Tuesday 8 January 2013

Media and Crime

I have to admit I enjoy doing media work. Is this shockingly vain? Probably, but then it's a good job I do because yesterday I was able to highlight the frustrations that many ACEVO members feel about where the coalition has got to and the way in which charities and the contribution they make is ignored.

I did a round of the studios - I particularly enjoyed the slot with Adam Boulton of Sky News and the famous Huw Edwards of BBC News. I even did "Voice of Russia" (I jokingly asked the producer if I'd get a passport in return for the interview!) and was fairly whacked by the time I returned home.

Fortunately Newsnight, who had wanted me earlier, cancelled me which meant I got to watch the start of the new "Lewis" series. Always wonderful. Lots of shots of my old College!

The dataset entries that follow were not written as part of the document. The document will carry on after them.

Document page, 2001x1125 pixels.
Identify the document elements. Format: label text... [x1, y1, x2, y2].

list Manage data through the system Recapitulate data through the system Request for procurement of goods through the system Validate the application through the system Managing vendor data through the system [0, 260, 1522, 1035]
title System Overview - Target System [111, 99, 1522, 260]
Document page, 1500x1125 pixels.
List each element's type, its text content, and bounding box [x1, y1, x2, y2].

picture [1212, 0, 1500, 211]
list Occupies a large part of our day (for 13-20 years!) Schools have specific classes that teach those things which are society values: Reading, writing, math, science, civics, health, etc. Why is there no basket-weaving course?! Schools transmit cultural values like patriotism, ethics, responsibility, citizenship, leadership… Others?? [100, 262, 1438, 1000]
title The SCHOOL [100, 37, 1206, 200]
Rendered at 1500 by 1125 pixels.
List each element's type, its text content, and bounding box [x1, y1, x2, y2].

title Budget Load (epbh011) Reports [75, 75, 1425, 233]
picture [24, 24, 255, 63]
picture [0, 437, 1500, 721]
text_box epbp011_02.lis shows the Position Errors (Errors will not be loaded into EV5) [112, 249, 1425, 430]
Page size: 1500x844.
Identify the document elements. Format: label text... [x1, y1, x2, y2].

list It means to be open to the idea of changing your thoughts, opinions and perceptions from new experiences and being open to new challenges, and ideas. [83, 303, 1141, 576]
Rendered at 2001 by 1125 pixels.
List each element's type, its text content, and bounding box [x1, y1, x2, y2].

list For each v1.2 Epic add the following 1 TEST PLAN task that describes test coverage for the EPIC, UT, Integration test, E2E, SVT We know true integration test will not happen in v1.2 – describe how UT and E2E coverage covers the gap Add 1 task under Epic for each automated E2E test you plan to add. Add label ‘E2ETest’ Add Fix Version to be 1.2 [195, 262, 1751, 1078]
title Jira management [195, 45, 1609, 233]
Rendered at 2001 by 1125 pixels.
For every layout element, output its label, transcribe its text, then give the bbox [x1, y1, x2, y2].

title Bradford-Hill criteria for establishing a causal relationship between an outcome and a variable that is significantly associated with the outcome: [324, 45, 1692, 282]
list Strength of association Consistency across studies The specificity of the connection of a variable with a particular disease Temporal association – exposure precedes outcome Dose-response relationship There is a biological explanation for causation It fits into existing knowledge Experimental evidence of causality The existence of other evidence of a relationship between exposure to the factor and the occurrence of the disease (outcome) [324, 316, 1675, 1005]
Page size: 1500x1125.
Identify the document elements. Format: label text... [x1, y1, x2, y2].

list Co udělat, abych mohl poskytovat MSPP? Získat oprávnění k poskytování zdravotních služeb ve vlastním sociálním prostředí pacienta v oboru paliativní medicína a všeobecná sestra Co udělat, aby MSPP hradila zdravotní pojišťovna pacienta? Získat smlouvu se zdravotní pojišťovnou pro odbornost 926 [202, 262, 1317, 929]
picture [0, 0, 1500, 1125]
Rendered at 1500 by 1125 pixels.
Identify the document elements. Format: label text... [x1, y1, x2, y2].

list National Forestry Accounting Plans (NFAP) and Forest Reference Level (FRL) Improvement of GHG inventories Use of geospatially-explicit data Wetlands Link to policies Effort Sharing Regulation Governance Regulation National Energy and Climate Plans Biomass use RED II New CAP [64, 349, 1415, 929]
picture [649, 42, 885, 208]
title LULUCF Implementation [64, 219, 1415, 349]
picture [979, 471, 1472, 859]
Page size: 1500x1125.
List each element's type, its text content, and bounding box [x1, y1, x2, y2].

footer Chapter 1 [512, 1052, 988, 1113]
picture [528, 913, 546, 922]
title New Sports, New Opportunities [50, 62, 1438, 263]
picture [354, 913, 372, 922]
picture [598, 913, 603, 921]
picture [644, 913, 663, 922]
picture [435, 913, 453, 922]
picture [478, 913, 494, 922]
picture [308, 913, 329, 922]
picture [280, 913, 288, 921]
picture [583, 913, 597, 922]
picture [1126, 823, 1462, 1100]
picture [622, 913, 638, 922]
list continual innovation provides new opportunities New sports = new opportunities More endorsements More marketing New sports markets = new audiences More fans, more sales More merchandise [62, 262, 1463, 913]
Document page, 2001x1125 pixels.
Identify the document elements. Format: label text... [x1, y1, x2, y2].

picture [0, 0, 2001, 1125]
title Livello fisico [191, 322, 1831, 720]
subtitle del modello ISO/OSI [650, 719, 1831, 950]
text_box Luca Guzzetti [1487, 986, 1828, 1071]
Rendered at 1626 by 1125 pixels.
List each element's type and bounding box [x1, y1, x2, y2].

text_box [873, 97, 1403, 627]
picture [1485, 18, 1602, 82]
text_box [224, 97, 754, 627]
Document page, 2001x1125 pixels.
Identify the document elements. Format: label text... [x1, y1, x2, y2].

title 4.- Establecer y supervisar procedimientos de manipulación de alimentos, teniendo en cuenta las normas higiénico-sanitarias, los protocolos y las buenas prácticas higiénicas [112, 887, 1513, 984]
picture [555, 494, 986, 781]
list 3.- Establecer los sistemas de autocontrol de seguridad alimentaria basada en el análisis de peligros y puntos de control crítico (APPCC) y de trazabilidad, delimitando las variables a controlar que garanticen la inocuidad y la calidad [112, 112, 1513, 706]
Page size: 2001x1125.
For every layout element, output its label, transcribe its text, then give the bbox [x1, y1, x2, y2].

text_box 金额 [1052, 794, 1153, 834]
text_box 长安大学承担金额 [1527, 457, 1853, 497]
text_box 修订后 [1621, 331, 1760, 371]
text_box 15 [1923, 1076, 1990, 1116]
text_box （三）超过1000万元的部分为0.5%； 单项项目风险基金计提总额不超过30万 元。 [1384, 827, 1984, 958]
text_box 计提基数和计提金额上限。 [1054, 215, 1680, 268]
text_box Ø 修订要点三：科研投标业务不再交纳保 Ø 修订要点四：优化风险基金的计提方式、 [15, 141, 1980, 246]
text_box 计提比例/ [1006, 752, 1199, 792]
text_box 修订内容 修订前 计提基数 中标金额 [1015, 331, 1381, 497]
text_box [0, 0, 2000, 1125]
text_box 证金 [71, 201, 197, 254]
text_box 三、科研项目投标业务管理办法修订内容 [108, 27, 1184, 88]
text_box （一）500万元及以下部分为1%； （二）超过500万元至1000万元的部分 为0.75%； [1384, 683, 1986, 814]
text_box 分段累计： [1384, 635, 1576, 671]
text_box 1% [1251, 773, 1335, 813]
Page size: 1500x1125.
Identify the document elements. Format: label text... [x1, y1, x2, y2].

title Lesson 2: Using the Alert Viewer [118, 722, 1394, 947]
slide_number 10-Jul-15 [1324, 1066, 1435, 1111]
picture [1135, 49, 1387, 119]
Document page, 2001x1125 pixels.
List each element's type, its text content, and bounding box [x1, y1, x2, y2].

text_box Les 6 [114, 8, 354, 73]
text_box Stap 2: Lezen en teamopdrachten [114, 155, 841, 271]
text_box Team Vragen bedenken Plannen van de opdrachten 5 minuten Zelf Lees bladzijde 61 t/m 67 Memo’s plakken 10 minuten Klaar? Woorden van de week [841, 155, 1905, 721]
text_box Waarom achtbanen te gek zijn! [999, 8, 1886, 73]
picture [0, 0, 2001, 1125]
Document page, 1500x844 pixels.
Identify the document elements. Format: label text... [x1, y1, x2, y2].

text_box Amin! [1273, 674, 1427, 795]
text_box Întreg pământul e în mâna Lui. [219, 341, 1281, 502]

Amazing to note that "Big Society" appears almost as a footnote in the Mid Term review the coalition published yesterday. I will let you judge for yourselves by what was written;

"Social Action and the Big Society


This Government believes that the good society is one that is built from the bottom up, not the top down, and that the process of helping to build it – of putting something back in to society as well as taking something out – matters as much as the practical result. It is not the grand plans of politicians and bureaucrats that will ultimately deliver social progress and build social capital, but the ingenuity, innovation and entrepreneurial spirit of the British people – the Big Society. That is why we have offered support to all those who want to improve their communities and their local services.

• We have created Big Society Capital, a social investment bank capitalised with money from dormant bank accounts and investment from the four leading UK high street banks, to provide finance for neighbourhood groups, charities, social enterprises and others.

• We have introduced the National Citizen Service. More than 8,400 young people took part in our first pilot in 2011 and pilots for 2012 have just completed. We will commission 90,000 places for 2014.

• We have encouraged charitable giving and philanthropy through a range of measures including match funding, and innovative schemes such as ‘ATM Giving’, now available at 12,000 ATMs, which allows people to donate to charity when they withdraw money, and through delivering the Small Charitable Donations Act which will allow charities to claim a Gift Aid style payment on small cash donations for the first time.

• We have supported the establishment of 13 social impact bonds which help to finance early intervention.

• We have set up the Social Action Fund to support established programmes that provide opportunities for people to get involved in social action and volunteering.

• We will train 500 senior community organisers and recruit 4,500 volunteer community organisers in the most deprived communities by 2015 through our Community Organisers programme.

• We will further encourage charitable giving by distributing the remaining £7.5 million of the £10 million Innovation in Giving Fund; expanding the ‘ATM Giving’ scheme; providing more match funding to new charities and causes; and working to improve and expand Payroll Giving to enable more regular donations from the workplace, with a consultation to be published shortly.

• We will improve the administration of Gift Aid through the introduction of online filing for claims, expected to be available from April 2013.

• We will continue to support public sector workers who want to establish mutuals, and provide service commissioners with the information they need to support the creation of mutuals and co-operatives. We will continue to develop ‘Right to Provide’ policies that will enable mutual and co-operative organisations to deliver a wider range of public services."

This is not to suggest that there are not achievements. In fact my letter to the PM set these out much better than this badly crafted extract. But alongside the flowering rhetoric of the early days of the coalition, the reality falls so much shorter.

It's a problem for Governments of all sorts and sizes. They like to big stuff up. Then the achievements end up looking paltry. As I tell staff, "promise small, deliver big ".

And a rather good example to back up the letter I wrote yesterday was provided by Jocelyn Hillman, a new member who runs "Working Chance", a charity that gets women ex-offenders into jobs. As she said, her reoffending rate is 1%. The national rate is 54%. So why are we not commissioning her charity more? It simply underlines the point in my letter to the Prime Minister that charities need to be at the forefront of a modernised public sector.